The Codes tab of the VALUEH variable notes that “for 1930, 1940, and 2008 onward samples, VALUEH is a continuous variable. Other years report the midpoint of an interval.” IPUMS applies labels to the mid-point of the intervalled responses of VALUEH in these “other years” (i.e., 1850-1920, 1950-2007). For example, code 450000 for VALUEH is labeled as $400,000-$499,999. The label describes the interval captured by a code of 450000 in these “other” samples. In 1930-1940 and 2008-forward, the code of 450000 simply means $450,000. It’s unfortunately not possible for us to assign different labels to separate samples. However, this should not affect your results since the codes are still correct; the labels are simply misleading in years that have continuous values. In years with continuous responses for VALUEH, you would expect to see codes of 449000 and 451000, but these codes would not be present in the years that report VALUEH responses in larger intervals. You can see these codes in your screenshots of the 2009 and 2011 have observations as you would expect based on the documentation indicating these are continuous in 2008-forward. When I look at the 2007 data, there are no cases in these adjacent codes and the code of 450000 has approximately four times the number of observations in 2007 as it does in 2008 (when the adjacent codes have observations). You may also choose to drop the labels entirely, particularly if you are only working with 2008-forward data (though note the presence of missing and not-in-universe category codes listed on each variable page)

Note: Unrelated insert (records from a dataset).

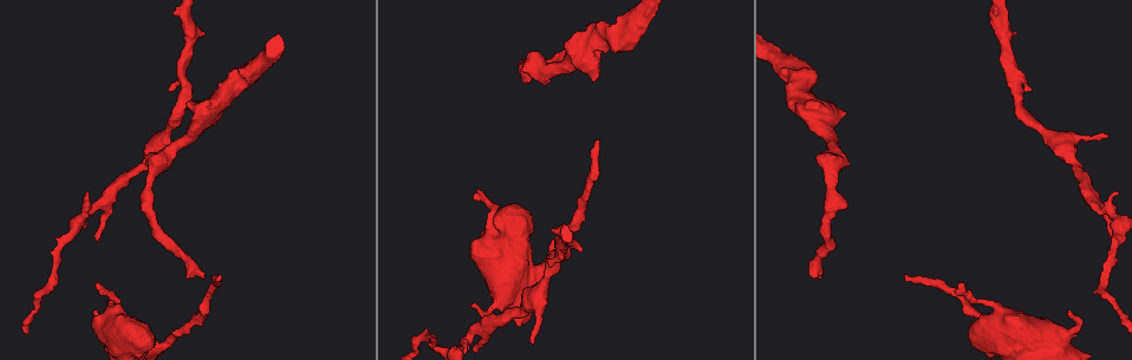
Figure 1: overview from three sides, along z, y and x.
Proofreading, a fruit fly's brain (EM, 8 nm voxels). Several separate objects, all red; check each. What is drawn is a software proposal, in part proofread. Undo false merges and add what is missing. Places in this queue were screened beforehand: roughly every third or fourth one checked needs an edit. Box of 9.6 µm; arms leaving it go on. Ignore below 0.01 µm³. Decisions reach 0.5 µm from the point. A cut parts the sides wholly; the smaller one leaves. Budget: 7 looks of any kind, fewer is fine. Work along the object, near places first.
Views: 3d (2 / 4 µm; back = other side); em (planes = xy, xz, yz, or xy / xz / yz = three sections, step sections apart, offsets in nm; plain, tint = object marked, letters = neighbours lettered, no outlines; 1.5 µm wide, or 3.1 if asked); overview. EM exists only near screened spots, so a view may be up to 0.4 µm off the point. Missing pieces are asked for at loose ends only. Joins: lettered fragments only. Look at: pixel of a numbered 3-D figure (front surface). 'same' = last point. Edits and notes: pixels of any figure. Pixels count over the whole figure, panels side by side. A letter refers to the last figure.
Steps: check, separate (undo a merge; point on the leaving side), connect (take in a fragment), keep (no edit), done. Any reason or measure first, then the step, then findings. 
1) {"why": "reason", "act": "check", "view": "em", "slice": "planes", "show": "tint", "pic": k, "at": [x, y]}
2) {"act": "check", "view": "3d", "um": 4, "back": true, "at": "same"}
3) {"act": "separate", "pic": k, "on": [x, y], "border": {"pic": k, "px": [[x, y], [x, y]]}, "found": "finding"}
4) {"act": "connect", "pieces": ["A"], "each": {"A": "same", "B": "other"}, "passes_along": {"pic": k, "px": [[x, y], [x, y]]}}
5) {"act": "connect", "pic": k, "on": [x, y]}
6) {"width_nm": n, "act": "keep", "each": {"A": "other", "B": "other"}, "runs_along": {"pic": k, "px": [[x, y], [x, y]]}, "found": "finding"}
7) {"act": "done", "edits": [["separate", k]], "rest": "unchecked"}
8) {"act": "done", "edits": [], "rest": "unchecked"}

{"why": "thick turns thin", "act": "check", "view": "3d", "um": 2, "pic": 1, "at": [542, 264]}

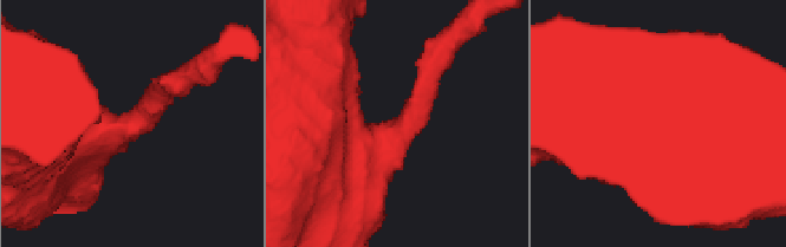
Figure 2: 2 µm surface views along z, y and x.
{"arm_widths_nm": [200, 750], "why": "now the EM", "act": "check", "view": "em", "slice": "planes", "show": "tint", "pic": 2, "at": [145, 117]}

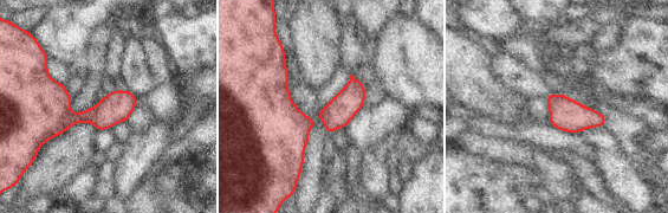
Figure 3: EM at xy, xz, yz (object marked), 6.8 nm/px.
{"why": "what lies round it", "act": "check", "view": "em", "slice": "planes", "show": "letters", "at": "same"}

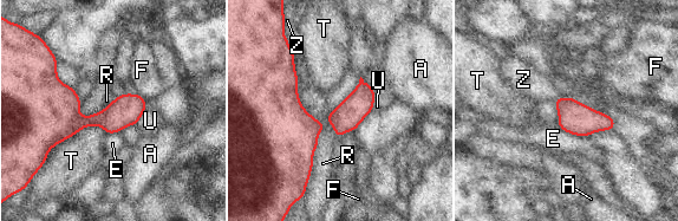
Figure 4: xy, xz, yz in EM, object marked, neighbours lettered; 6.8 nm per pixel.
{"width_nm": 190, "act": "keep", "each": {"A": "other", "E": "other", "F": "other", "R": "other", "T": "other", "U": "other", "Z": "other"}, "runs_along": {"pic": 4, "px": [[371, 92], [323, 127], [285, 104]]}, "found": "all the same neuron"}

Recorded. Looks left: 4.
{"act": "check", "view": "3d", "um": 4, "pic": 1, "at": [905, 276]}

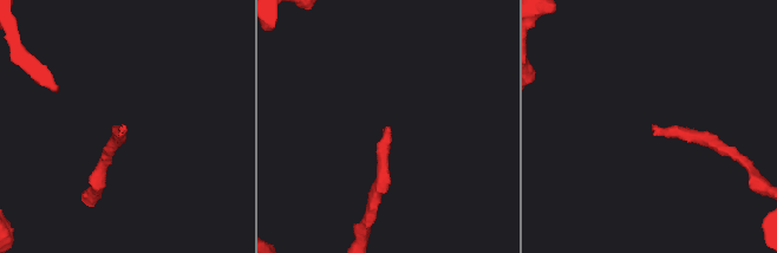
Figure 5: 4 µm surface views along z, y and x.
{"act": "check", "view": "em", "slice": "planes", "show": "letters", "pic": 5, "at": [388, 126]}

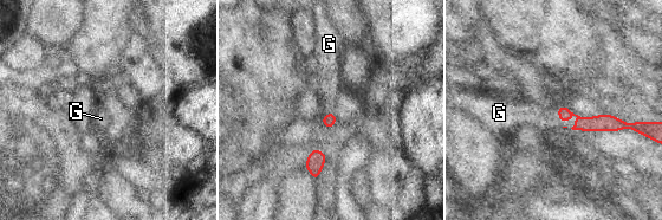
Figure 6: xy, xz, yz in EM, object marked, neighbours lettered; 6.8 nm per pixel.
{"longest_contact_nm": ["G", 180], "act": "connect", "pieces": ["G"], "each": {"G": "same"}, "found": "the neuron continues"}

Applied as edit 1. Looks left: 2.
{"act": "done", "edits": [["connect", 6]], "rest": "unchecked"}

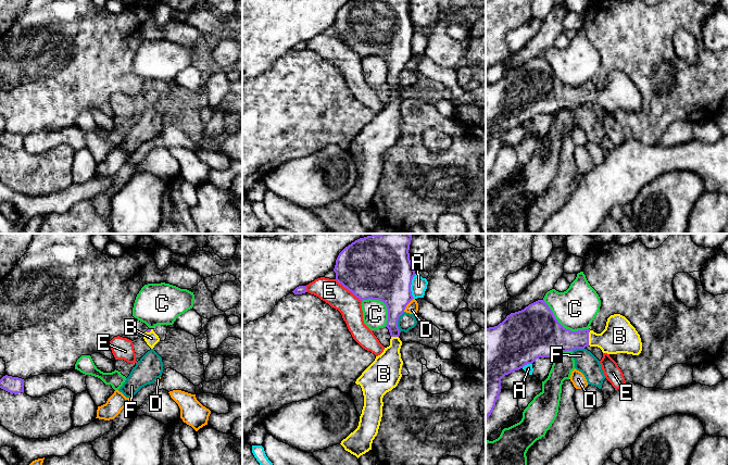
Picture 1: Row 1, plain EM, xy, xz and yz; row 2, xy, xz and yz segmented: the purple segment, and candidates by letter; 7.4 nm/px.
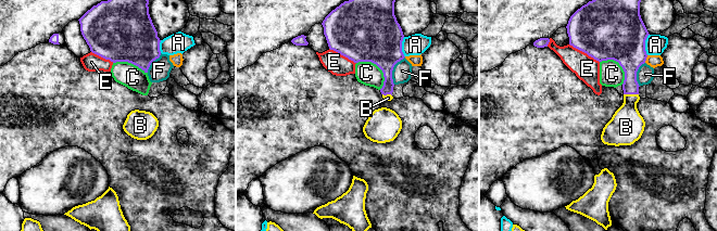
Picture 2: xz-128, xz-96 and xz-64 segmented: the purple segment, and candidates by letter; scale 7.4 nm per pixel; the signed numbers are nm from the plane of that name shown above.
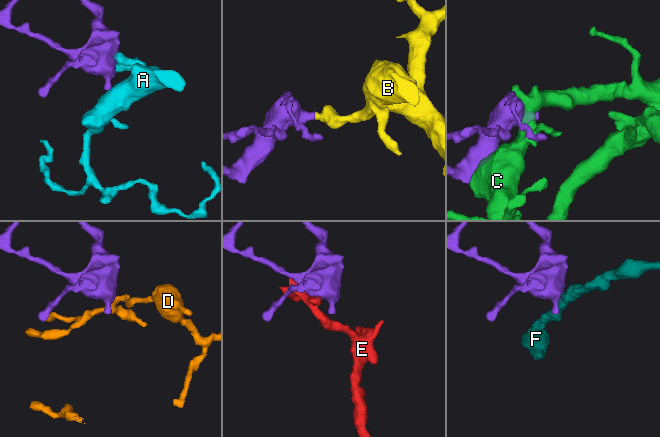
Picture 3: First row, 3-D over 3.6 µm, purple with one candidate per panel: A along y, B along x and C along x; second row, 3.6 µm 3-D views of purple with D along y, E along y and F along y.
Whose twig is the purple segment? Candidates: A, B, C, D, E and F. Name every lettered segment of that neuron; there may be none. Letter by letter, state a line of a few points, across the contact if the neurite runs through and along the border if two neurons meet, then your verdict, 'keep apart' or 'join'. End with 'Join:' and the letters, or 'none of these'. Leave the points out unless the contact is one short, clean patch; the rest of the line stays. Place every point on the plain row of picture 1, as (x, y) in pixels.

Additionally, you may be interested in using the source variables for VALUEH. Source variables provide an unharmonized version of the underlying data that IPUMS integrates into our harmonized variables. Finally, you noted that the questionnaire text display jumped from 2006 to 2011. By default, our website only displays the questionnaire text for the samples that you have selected to include in your custom data file. The default selections for IPUMS USA are one sample per decennial census, the most recent one-year samples of the ACS (3-5 years typically), and every fifth ACS sample before that. Currently, the default sample selections for the ACS samples are 2006, 2011, 2016, and 2021-forward. Note that the display of some variable-level metadata will be restricted based on which samples you have selected (e.g., Codes, Questionnaire Text, and Source Variables).
I hope this helps. Please follow up with any questions.